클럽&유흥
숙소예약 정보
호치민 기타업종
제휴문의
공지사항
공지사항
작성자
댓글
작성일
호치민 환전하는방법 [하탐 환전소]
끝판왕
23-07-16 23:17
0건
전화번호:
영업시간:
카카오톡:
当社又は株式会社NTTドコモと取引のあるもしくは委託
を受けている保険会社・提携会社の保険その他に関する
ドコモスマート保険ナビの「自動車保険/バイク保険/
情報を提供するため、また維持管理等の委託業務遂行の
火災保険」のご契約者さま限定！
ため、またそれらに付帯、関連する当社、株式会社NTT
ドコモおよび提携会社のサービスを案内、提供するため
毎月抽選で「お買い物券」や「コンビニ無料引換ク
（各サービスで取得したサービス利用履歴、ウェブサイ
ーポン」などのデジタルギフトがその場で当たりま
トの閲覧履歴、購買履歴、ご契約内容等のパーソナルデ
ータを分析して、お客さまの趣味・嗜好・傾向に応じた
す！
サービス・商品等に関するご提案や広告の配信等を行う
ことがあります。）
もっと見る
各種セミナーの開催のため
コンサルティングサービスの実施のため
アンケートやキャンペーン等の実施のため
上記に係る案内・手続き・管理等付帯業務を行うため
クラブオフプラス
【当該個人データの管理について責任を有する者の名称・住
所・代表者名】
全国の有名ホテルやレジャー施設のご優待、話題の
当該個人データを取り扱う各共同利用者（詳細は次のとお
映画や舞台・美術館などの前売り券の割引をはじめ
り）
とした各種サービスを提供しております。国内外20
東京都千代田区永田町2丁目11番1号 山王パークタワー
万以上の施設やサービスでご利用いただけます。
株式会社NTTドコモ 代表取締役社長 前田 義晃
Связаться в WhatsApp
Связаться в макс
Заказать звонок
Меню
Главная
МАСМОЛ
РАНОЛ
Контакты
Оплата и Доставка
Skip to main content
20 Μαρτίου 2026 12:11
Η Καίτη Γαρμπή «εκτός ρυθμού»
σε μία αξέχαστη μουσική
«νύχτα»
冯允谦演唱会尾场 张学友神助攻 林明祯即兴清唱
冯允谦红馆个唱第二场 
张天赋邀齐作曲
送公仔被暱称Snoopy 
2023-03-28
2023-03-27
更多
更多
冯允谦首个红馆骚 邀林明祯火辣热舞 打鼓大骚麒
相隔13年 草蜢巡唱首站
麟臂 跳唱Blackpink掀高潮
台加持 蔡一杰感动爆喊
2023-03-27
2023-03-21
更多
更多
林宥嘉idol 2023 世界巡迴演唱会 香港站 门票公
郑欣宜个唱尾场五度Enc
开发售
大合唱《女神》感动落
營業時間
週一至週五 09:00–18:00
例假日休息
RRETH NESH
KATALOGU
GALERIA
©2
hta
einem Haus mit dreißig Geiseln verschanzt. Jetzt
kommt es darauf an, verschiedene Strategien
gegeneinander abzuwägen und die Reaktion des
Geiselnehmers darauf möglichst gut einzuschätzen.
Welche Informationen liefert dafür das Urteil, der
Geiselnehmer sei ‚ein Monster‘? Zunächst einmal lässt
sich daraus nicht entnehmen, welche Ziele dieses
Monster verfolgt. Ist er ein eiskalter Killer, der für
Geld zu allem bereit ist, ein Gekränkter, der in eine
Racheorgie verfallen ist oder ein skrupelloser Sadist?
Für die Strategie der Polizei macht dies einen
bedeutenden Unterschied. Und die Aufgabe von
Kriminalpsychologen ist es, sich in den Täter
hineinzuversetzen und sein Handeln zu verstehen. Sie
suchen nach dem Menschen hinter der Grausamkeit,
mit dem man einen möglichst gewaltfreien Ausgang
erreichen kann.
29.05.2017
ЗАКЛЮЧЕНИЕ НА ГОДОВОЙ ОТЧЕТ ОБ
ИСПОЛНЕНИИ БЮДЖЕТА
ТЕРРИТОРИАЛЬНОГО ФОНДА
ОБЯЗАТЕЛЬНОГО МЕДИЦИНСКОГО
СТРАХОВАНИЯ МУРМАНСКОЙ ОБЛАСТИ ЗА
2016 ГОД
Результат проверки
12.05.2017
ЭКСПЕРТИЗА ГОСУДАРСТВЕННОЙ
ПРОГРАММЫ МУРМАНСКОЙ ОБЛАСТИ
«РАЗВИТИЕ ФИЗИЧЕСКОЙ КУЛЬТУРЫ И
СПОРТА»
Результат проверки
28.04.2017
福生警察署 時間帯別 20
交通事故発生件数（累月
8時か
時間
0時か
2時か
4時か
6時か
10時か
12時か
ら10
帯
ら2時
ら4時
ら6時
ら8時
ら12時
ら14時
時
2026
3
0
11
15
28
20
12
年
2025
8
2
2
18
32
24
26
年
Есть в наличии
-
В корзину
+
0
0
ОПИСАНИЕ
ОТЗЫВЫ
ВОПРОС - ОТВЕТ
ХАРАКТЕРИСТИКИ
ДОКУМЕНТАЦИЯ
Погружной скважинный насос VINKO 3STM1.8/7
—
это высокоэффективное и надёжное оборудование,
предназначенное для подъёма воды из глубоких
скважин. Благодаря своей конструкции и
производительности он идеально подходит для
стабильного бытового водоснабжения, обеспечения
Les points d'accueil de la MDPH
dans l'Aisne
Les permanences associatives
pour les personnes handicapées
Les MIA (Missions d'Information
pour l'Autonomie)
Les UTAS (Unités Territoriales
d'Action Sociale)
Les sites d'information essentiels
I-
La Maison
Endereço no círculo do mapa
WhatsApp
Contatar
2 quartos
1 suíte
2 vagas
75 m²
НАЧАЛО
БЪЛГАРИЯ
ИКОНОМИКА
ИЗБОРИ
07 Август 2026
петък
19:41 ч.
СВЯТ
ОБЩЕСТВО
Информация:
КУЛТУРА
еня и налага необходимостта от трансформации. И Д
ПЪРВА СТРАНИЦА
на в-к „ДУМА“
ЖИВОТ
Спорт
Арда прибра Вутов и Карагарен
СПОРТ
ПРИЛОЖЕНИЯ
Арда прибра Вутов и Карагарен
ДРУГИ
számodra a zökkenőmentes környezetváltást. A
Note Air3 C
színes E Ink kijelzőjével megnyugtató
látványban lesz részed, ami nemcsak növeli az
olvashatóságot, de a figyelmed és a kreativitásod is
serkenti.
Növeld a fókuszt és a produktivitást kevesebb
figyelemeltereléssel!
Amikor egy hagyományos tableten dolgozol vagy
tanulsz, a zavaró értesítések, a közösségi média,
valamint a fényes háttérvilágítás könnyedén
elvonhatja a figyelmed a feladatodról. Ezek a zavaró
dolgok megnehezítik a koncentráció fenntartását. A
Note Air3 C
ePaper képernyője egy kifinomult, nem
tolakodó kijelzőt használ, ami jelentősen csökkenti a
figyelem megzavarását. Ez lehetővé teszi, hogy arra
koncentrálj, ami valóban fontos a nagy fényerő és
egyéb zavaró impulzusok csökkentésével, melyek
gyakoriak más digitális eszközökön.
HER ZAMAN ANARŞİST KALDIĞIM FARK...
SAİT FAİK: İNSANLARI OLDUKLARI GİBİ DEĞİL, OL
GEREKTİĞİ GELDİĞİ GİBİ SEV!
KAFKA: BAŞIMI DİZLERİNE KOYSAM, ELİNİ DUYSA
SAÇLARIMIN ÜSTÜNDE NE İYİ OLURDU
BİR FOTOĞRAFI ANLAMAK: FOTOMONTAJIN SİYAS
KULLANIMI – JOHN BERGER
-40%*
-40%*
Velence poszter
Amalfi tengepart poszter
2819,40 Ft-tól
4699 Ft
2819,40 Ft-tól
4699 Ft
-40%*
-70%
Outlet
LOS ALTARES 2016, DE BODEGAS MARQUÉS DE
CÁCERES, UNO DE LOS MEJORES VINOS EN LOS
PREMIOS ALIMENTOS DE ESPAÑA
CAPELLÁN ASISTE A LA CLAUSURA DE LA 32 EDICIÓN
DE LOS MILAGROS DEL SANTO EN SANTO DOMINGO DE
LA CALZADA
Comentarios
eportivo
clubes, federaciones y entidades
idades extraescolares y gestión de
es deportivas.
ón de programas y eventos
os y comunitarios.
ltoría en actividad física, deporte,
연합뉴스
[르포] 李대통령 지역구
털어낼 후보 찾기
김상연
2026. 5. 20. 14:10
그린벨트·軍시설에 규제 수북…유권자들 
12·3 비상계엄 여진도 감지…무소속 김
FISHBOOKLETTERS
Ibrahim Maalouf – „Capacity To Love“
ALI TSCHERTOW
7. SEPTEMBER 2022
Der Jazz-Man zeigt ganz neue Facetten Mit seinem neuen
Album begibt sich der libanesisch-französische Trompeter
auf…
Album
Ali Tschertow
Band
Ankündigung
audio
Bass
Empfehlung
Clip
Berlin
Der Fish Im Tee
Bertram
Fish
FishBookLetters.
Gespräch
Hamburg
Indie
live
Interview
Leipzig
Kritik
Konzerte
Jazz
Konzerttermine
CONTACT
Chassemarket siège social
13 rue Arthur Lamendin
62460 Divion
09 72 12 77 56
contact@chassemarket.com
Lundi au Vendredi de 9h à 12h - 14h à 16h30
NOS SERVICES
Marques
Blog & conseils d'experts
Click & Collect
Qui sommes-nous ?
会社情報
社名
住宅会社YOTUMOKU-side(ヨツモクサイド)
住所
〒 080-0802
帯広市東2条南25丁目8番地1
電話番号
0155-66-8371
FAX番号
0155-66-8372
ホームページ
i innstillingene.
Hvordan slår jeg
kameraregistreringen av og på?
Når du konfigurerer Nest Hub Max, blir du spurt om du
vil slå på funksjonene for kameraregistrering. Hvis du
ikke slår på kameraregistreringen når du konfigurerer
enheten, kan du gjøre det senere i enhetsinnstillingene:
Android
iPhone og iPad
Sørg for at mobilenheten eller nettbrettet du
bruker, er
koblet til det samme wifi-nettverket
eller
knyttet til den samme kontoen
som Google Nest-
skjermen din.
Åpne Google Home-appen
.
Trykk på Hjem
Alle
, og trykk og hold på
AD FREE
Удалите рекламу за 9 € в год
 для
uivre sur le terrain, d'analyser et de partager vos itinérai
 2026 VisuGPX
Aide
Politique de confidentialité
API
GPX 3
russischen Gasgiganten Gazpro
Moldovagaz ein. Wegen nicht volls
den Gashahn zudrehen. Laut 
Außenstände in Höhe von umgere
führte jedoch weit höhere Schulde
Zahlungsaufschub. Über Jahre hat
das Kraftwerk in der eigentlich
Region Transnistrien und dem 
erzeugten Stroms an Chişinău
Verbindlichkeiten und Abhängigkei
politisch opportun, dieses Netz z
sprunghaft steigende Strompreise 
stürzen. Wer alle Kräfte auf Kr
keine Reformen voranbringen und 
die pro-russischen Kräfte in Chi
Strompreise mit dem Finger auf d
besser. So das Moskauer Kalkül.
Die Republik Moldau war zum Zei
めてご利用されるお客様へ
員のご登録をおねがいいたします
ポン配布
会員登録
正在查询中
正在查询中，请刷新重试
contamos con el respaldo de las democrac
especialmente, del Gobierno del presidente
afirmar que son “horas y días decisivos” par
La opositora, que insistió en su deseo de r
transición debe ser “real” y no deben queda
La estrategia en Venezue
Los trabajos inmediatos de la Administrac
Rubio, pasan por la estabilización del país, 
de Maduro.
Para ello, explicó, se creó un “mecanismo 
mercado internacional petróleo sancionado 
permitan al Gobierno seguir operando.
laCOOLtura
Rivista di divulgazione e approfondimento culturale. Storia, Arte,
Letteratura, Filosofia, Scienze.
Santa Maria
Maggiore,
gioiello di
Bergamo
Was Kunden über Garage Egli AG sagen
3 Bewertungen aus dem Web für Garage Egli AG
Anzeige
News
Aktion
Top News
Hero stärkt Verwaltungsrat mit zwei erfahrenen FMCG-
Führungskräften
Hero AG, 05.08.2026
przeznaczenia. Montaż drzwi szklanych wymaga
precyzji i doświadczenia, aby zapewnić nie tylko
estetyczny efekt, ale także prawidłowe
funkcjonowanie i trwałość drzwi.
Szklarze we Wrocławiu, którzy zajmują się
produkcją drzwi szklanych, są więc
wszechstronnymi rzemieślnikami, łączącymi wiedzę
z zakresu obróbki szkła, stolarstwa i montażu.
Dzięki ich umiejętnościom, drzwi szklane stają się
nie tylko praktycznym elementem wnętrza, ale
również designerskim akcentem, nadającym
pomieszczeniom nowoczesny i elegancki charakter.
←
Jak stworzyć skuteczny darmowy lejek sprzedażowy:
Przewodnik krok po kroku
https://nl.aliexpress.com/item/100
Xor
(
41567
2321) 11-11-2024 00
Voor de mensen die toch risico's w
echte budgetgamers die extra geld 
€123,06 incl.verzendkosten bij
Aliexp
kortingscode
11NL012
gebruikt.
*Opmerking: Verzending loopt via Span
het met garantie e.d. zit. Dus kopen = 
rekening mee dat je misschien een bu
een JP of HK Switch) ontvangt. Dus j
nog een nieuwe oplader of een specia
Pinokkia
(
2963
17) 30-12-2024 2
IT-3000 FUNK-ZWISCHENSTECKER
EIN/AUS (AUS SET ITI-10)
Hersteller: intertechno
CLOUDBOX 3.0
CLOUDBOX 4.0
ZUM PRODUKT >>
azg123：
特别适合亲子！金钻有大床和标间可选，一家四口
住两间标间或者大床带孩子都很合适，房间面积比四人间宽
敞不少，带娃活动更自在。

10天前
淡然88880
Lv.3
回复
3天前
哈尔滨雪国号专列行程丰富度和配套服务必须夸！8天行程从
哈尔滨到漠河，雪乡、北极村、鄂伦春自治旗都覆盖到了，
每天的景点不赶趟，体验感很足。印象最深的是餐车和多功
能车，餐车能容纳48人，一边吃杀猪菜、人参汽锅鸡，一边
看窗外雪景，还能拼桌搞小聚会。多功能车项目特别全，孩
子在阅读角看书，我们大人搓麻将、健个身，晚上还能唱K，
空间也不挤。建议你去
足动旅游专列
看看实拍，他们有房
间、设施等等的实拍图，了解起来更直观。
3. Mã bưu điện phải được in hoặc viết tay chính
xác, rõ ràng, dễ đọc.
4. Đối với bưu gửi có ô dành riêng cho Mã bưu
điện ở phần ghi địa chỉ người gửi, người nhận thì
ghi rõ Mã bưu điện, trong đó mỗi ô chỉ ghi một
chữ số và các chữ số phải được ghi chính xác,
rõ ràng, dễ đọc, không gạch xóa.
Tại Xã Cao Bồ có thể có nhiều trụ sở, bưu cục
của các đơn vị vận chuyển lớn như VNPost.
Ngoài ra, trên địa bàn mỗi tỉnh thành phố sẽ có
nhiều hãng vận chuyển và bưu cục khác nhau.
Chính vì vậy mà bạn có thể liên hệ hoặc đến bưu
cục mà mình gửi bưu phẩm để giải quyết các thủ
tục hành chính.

# # # # # # #

▸ **What is expected**
Copy out the range of lines above starting at the line with "La estrategia en Venezue" and ending at the line with "Rivista di divulgazione", exactly and including both.

▸ **Finished task**
La estrategia en Venezue
Los trabajos inmediatos de la Administrac
Rubio, pasan por la estabilización del país, 
de Maduro.
Para ello, explicó, se creó un “mecanismo 
mercado internacional petróleo sancionado 
permitan al Gobierno seguir operando.
laCOOLtura
Rivista di divulgazione e approfondimento culturale. Storia, Arte,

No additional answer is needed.